Considering these concerns, there is no doubt that mapping to generate utility values is only second best to using preference-based measurements in the first place. However, given that many clinical studies are missing, or were unable to incorporate a preference-based measurement (e.g., not suitable for the relevant condition) and interest in performing QALY-based economic evaluations with clinical studies is growing, mapping is an increasingly used as an alternative solution.

Ideally, the current mapping algorithm may potentially play an essential role in the assessment of Achilles tendon rupture treatment. As already mentioned, the treatment for acute Achilles tendon rupture is either surgical repair or non-surgical treatment. No significant differences in terms of symptoms, function, or result have been shown in the previous studies [9, 18, 31, 32]. There is a reduced risk of re-rupture with a surgical repair (3.1–3.5%) in comparison with non-surgical (12.6–13%) treatment [3, 19], but the downside to this is a higher rate of complications such as infections and adhesions [1]. As the benefits are comparable, there is still no consensus on the best treatment for acute Achilles tendon rupture. However, the current mapping algorithm makes it feasible for researchers and medical practitioners to estimate a utility value for QALY calculation in clinical studies or settings in patients with an acute Achilles tendon rupture where the ATRS is being administered. As a cornerstone of economic analysis, the QALY enables the measurement of economic benefits between healthcare interventions, while incorporating the impact on quality and quantity of life. Given that there are two comparable treatment options for Achilles tendon rupture, using QALYs to measure benefits in cost-effectiveness analyses for both may provide important input in clinical practice, as well as in political decision-making. As a result, the mapping algorithm developed in this study is potentially valuable when assessing the treatment of acute Achilles tendon ruptures.

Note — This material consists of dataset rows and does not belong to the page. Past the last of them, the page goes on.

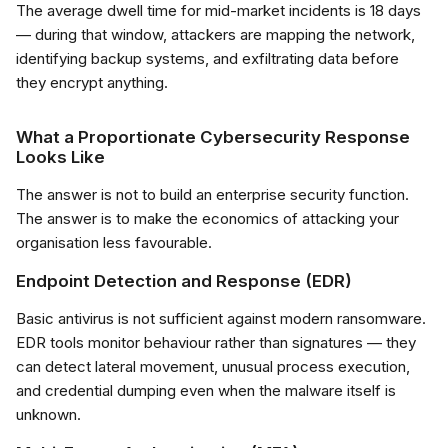
The average dwell time for mid-market incidents is 18 days
— during that window, attackers are mapping the network,
identifying backup systems, and exfiltrating data before
they encrypt anything.
What a Proportionate Cybersecurity Response
Looks Like
The answer is not to build an enterprise security function.
The answer is to make the economics of attacking your
organisation less favourable.
Endpoint Detection and Response (EDR)
Basic antivirus is not sufficient against modern ransomware.
EDR tools monitor behaviour rather than signatures — they
can detect lateral movement, unusual process execution,
and credential dumping even when the malware itself is
unknown.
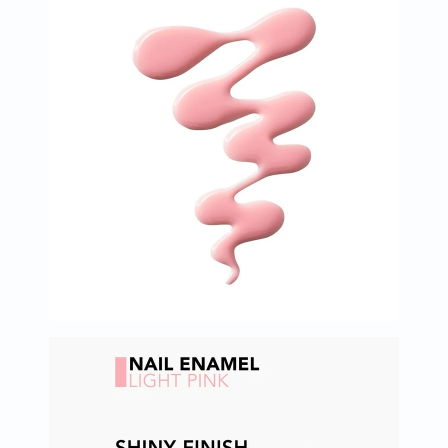
Oil
&
Omega
Antioxidants
Organic
Vegan
Gluten
Free
Herbal
&
Ayurvedic
Gut
Health
Digestive
Enzymes
Probiotics
Fiber
Supplements
Sports
Nutrition
Protein
Powders
BCAA
&
Amino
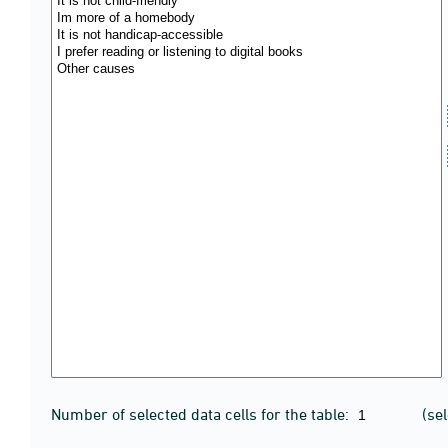
Number of selected data cells for the table:
(se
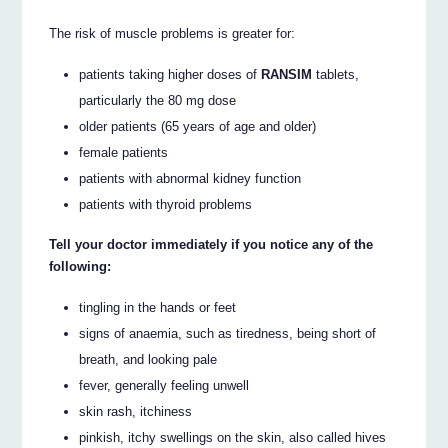
The risk of muscle problems is greater for:
patients taking higher doses of
RANSIM
tablets,
particularly the 80 mg dose
older patients (65 years of age and older)
female patients
patients with abnormal kidney function
patients with thyroid problems
Tell your doctor immediately if you notice any of the
following:
tingling in the hands or feet
signs of anaemia, such as tiredness, being short of
breath, and looking pale
fever, generally feeling unwell
skin rash, itchiness
pinkish, itchy swellings on the skin, also called hives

It should be noted that the mapping algorithm presented in this study will only be applicable for fairly healthy patients with an EQ-5D of 0.47 as the lowest possible score. This is expected, as the analysis is performed on a sample with a high EQ-5D score. It remains to be determined whether the algorithm is applicable to patients with a poorer health state, i.e., by repeating the experiment on a sample with lower EQ-5D scores.

Conclusions

Utility values are best obtained directly using preference-based measurements, while deriving them with mapping is an alternative solution in clinical trials where only non-preference-based measurements are available. In this study, a mapping algorithm between the ATRS and the EQ-5D was developed, thus providing a way to perform QALY-based cost-effectiveness analyses of acute Achilles tendon rupture treatment.